Pluripotent embryonic stem cells (ESCs) can differentiate into all somatic cell types, making them a useful platform for studying a variety of cellular phenomena. Furthermore, ESCs can be induced to form aggregates which recapitulate the dynamics of development and morphogenesis. However, many different factors such as gradients of soluble morphogens, direct cell-to-cell signaling, and cell-matrix interactions have all been implicated in directing ESC differentiation. Though the effects of individual factors have been investigated independently, assaying combinatorial effects has proven inherently difficult due to the spatial and temporal dynamics associated with such cues. Dynamic computational models of ESC differentiation can provide powerful insight into how different cues function in combination, both spatially and temporally. By combining particle based diffusion models, cellular agent based approaches, and physical models of morphogenesis, a multiscale rules based modeling framework was created to investigate complex regulatory cues which govern complex morphogenic behavior in 3D ESC aggregates. The objective of this study was to examine how spatial patterns of differentiation by ESCs arise as a function of the microenvironment. The central hypothesis was that heterogeneity associated with soluble morphogens and cell-cell signaling leads to complex spatial patterns in ESC aggregates.
To test this hypothesis, a computational modeling framework capable of modeling diffusive soluble gradients and cell-cell interactions in multicellular aggregates was developed. Agent based modeling (ABM) captured complex spatio-temporal patterns associated with ESC aggregate differentiation, while a mass spring description accurately captured dynamic cellular behaviors such as movement and division. This served to approximate the physical properties of both the cells and the aggregate, while providing a means to keep track of local cell-cell interactions in a network structure. Soluble interactions via paracrine/autocrine signaling mechanisms were tested within a robust lattice-based diffusion solver by modulating parameters associated with soluble and local cell-cell interactions.

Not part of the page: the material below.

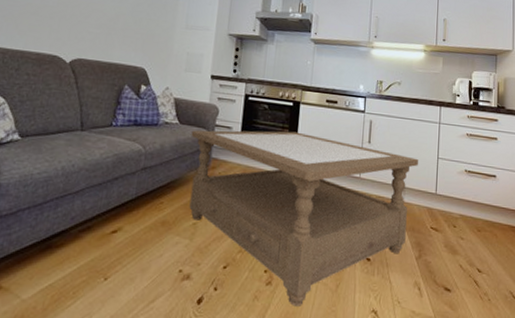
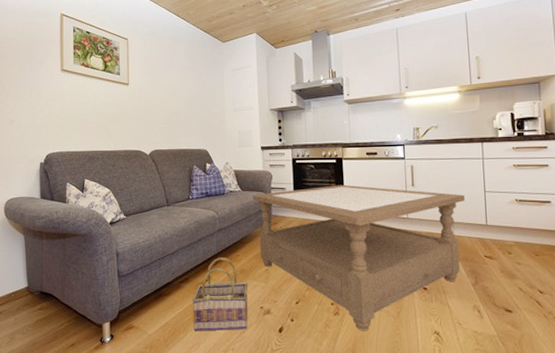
basket: none [87,203,168,299] -> present [192,257,248,332]

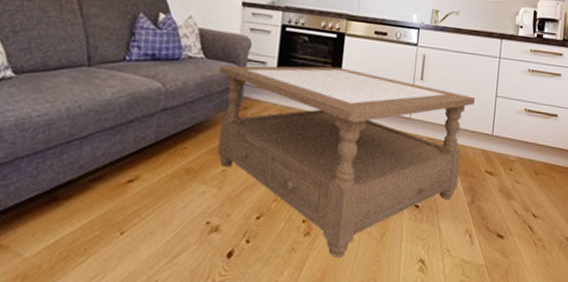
basket: present [192,257,248,332] -> none [100,148,193,255]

One major issue with agent based modeling of cellular aggregates is quantifying the spatial pattern of differentiation in a manner that is amenable to experimental validation. To address this shortcoming, a novel spatial pattern recognition system was developed which utilized network theory to extract meaningful spatial metrics from networks in which cells are represented as nodes, and the connections between cells are edges. Images were converted to networks using a combination of image analysis algorithms and custom code to create digital networks. By describing the experimental images and computational results in a common space, quantitative comparisons between spatial images and computational models were performed. This technique uncovered a putative paracrine mechanism which could explain size-dependent differences in differentiation of ESC aggregates.
To further probe the molecular mechanism which could lead to pattern formation in early differentiation of ESC aggregates, a multiscale stochastic ordinary differential equation (ODE) system was constructed. This model included mechanisms for soluble LIF signaling and FGF4 signaling, which are produced by ESCs during the differentiation process. The stochastic ODE based model created in this study captured a wide range of spatial patterns, and showed that FGF4 signaling and inherent stochasticity associated with expression of the pluripotency associated transcription factor Nanog play a key role in modulating spatial pattern associated with differentiation. This model provides key insight into why cellular aggregates cultured in different conditions may display different spatial differentiation signatures.
This study further demonstrated the modulatory of network based spatial pattern classification and tested a variety of input image types (2D images, 3D confocal stacks, and 2D histological sections) and a wide range of model systems (mesenchymal and neural differentiation in ESC aggregates and gastrulation in cichlid fish). In the context of cichlid fish, this technique was able to segregate fish into different stages of gastrulation based on spatio-temporal differences in protein and RNA expression. Network derived metrics significantly improved classification of mesenchymal phenotypes, and enabled comparisons across different experiments to describe patterns associated with mesenchymal phenotypes in histological samples. Furthermore, this approach predicted novel feedback mechanisms which can help explain the switch from motor neuron production to oligodendrocyte production (the glial switch) in neural differentiation.
This work represents the first attempt to understand emergent dynamic differentiation patterning that result from integration of multiple cues governing ESC aggregate morphogenesis in 3D via computational modeling strategies. Furthermore, this network approach represents a significant and novel advance in the field of pattern recognition and quantitative biology as the first pattern classification platform which utilizes single cell spatial information and modularly compares across multiple systems of interest.